I don’t know what comes first, you know, the pony or the cart, but I know when I’m playing those scenes that you kind of turn it over to another power. You’re not designing anything. You’re not trying to manipulate the situation. Which leads me to believe there is a strong vein of incipient madness in me. [Laughs.] I can just remove myself, and it feels like something else comes and takes over. The behavior is all there. I don’t have to think about it. It was kind of an exciting way to work actually, because like I said, it might be saying more than I’m willing to admit, but there seems to be a very strong natural insanity somewhere along the way.
You’ve been strapped down and electrocuted, whipped butts, tussled with a very scary Ian McShane. Was there anything you were uncomfortable doing?

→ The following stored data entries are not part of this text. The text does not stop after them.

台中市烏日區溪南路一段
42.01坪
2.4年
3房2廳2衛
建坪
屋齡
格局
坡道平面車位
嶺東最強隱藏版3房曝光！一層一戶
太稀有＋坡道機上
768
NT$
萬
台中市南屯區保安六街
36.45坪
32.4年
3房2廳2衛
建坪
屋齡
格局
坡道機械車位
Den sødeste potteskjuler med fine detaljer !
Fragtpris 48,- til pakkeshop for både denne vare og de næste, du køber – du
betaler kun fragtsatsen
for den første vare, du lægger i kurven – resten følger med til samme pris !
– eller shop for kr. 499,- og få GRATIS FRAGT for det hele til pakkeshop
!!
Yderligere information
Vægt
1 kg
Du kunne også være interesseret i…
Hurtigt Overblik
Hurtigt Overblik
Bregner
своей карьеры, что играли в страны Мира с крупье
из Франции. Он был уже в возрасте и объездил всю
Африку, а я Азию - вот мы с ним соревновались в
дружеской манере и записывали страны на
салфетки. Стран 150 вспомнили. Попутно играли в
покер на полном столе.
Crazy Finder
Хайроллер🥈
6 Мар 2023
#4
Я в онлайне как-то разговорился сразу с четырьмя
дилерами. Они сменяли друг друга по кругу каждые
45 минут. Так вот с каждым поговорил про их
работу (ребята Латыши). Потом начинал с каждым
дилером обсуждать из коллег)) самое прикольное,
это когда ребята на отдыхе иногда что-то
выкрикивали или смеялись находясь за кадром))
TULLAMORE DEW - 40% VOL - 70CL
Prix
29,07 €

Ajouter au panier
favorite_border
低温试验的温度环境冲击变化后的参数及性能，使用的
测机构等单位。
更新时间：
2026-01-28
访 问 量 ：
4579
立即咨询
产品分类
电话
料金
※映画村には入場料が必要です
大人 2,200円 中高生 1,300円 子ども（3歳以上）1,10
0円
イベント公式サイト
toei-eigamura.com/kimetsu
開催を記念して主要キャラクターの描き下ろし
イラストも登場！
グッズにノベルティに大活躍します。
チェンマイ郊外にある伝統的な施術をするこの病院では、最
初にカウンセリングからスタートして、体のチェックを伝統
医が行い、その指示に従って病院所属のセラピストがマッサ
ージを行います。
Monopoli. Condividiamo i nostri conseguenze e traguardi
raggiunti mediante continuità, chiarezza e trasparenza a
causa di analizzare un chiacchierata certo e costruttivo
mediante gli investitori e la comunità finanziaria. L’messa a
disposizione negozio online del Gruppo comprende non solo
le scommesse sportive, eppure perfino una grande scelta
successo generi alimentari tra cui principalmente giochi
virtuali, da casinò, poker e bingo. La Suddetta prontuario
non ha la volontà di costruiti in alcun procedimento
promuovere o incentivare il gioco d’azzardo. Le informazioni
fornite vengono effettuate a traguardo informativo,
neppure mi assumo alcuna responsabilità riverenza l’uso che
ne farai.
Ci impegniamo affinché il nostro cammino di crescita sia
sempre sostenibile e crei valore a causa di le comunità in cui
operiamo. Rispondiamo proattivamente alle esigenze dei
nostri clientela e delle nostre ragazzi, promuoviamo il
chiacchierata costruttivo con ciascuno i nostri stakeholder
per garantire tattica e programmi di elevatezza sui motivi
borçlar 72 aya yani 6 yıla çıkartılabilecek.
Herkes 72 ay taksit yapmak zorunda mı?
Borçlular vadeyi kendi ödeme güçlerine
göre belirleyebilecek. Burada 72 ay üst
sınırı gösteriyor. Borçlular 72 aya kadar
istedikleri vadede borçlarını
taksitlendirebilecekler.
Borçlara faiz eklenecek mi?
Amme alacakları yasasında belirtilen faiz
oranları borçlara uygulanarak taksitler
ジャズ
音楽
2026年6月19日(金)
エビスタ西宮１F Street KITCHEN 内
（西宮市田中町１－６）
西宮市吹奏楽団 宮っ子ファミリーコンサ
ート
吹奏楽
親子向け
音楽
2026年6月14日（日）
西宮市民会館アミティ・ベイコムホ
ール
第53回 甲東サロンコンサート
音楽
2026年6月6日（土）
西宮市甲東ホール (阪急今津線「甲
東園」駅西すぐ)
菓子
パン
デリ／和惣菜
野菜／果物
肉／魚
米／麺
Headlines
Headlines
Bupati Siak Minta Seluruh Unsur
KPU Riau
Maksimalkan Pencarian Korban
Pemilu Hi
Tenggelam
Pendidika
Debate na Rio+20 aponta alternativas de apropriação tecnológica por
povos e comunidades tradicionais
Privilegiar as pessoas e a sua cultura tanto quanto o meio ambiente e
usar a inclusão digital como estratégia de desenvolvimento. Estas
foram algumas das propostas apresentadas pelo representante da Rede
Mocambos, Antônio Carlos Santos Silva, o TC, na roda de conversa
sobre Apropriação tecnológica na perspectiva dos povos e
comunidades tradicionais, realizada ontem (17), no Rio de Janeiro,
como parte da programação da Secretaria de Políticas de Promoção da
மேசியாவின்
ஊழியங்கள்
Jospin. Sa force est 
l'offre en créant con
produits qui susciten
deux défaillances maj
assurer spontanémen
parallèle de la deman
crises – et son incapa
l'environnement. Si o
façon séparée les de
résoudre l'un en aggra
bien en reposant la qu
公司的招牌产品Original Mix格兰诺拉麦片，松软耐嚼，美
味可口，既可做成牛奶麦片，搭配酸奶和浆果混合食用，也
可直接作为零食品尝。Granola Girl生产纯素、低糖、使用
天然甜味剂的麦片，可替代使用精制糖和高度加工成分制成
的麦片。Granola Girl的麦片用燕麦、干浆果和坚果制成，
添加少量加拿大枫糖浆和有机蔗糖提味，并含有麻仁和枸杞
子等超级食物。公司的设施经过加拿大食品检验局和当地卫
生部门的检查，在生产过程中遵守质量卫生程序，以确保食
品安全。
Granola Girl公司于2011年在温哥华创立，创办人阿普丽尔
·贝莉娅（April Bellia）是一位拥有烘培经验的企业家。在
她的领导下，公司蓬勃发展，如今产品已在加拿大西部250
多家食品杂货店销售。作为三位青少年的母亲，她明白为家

The only thing I did say after the second caning scene was, “Okay, I’ve done it. I really feel like we’ve established it. There’s nothing more we have to investigate here. I’m done. I’ve done two of these scenes; I’m not going to do anymore.” And that was fine. They didn’t write any more for me. But I think that’s about it. One of the things with my character, except for the scene with Ian, I’ve been able to avoid getting physically violent. The emotional violence is far more interesting to me to play than, you know, getting stabbed or whatever. I was thankful for that.
It’s crazy that Eunice and Arden are gone and there are still three episodes left.
Yup, they’re gone. They’re really gone. They start dropping like flies from now on. But yeah, I think people are going to be surprised by the ending. I was.
What’s left for Jude now that her enemies aren’t a factor?
She certainly goes further down the rabbit hole, almost to the point of being irredeemable. But something happens. Ryan felt very strongly that he wanted this character to somehow, not have a happy ending, but … I don’t know, I think he really liked this character. He had sympathy for her, and he wanted … to give her a moment of some kind of peace at the end.